» **What you have to do**:
Exactly the lines from the top of the records below through the one containing "cells reveal low" must be set down, with no line added or dropped.

» **Listed entries**:
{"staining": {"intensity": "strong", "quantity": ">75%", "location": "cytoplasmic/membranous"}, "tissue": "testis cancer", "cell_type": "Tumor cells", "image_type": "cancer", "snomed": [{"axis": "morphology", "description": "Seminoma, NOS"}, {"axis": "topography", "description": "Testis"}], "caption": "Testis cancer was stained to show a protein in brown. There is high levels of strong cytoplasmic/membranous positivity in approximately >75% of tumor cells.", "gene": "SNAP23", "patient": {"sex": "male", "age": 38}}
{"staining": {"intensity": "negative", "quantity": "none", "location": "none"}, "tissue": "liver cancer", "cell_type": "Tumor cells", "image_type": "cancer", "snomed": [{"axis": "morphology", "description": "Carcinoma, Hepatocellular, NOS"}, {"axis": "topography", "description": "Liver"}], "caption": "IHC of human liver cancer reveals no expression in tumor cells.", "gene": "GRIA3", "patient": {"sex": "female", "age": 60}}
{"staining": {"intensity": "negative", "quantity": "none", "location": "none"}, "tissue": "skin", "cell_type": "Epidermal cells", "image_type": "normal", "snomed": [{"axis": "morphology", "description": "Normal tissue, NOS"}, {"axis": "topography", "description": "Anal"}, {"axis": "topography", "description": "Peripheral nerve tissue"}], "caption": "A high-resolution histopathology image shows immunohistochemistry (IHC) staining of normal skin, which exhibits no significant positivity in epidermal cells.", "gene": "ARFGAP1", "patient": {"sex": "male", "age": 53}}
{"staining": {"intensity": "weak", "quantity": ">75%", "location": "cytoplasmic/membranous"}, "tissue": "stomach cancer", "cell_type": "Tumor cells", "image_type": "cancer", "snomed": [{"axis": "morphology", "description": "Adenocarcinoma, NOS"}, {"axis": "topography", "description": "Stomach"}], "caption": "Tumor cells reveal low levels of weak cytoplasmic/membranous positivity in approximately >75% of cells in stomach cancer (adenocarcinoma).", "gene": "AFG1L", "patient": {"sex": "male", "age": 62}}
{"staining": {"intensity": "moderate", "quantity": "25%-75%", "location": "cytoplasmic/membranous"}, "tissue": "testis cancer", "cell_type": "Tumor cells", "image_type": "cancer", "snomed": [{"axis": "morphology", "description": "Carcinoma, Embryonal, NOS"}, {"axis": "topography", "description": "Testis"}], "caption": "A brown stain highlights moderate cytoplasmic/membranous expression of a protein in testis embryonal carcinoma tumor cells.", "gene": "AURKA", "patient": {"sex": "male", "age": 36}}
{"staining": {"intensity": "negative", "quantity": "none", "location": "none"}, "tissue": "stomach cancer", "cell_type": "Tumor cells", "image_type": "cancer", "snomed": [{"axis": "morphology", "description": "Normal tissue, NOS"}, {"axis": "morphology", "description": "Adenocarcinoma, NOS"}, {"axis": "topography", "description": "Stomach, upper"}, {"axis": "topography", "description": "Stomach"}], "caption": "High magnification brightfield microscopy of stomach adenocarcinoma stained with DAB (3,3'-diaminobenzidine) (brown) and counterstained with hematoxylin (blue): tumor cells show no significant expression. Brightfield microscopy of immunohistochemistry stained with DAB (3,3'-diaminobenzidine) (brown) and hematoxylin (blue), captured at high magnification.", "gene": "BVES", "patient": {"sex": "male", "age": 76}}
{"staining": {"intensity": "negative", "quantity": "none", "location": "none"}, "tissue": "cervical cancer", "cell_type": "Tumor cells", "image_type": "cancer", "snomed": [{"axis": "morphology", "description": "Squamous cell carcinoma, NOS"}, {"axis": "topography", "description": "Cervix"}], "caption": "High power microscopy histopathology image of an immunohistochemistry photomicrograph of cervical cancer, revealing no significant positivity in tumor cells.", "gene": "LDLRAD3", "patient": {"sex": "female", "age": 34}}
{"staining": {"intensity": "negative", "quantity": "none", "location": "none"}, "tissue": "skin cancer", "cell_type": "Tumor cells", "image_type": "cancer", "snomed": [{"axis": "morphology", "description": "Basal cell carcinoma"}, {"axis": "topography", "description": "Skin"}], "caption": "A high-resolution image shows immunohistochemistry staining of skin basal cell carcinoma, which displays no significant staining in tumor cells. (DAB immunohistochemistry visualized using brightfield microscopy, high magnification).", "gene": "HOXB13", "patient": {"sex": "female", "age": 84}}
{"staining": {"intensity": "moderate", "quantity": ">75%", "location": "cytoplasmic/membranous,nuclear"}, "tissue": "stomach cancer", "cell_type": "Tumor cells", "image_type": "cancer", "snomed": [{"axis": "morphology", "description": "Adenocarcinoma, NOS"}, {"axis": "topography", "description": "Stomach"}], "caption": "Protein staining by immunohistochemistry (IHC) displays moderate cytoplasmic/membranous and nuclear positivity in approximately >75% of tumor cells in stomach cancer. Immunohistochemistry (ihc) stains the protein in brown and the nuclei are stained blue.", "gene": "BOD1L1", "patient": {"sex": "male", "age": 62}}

» **Result of this task**:
{"staining": {"intensity": "strong", "quantity": ">75%", "location": "cytoplasmic/membranous"}, "tissue": "testis cancer", "cell_type": "Tumor cells", "image_type": "cancer", "snomed": [{"axis": "morphology", "description": "Seminoma, NOS"}, {"axis": "topography", "description": "Testis"}], "caption": "Testis cancer was stained to show a protein in brown. There is high levels of strong cytoplasmic/membranous positivity in approximately >75% of tumor cells.", "gene": "SNAP23", "patient": {"sex": "male", "age": 38}}
{"staining": {"intensity": "negative", "quantity": "none", "location": "none"}, "tissue": "liver cancer", "cell_type": "Tumor cells", "image_type": "cancer", "snomed": [{"axis": "morphology", "description": "Carcinoma, Hepatocellular, NOS"}, {"axis": "topography", "description": "Liver"}], "caption": "IHC of human liver cancer reveals no expression in tumor cells.", "gene": "GRIA3", "patient": {"sex": "female", "age": 60}}
{"staining": {"intensity": "negative", "quantity": "none", "location": "none"}, "tissue": "skin", "cell_type": "Epidermal cells", "image_type": "normal", "snomed": [{"axis": "morphology", "description": "Normal tissue, NOS"}, {"axis": "topography", "description": "Anal"}, {"axis": "topography", "description": "Peripheral nerve tissue"}], "caption": "A high-resolution histopathology image shows immunohistochemistry (IHC) staining of normal skin, which exhibits no significant positivity in epidermal cells.", "gene": "ARFGAP1", "patient": {"sex": "male", "age": 53}}
{"staining": {"intensity": "weak", "quantity": ">75%", "location": "cytoplasmic/membranous"}, "tissue": "stomach cancer", "cell_type": "Tumor cells", "image_type": "cancer", "snomed": [{"axis": "morphology", "description": "Adenocarcinoma, NOS"}, {"axis": "topography", "description": "Stomach"}], "caption": "Tumor cells reveal low levels of weak cytoplasmic/membranous positivity in approximately >75% of cells in stomach cancer (adenocarcinoma).", "gene": "AFG1L", "patient": {"sex": "male", "age": 62}}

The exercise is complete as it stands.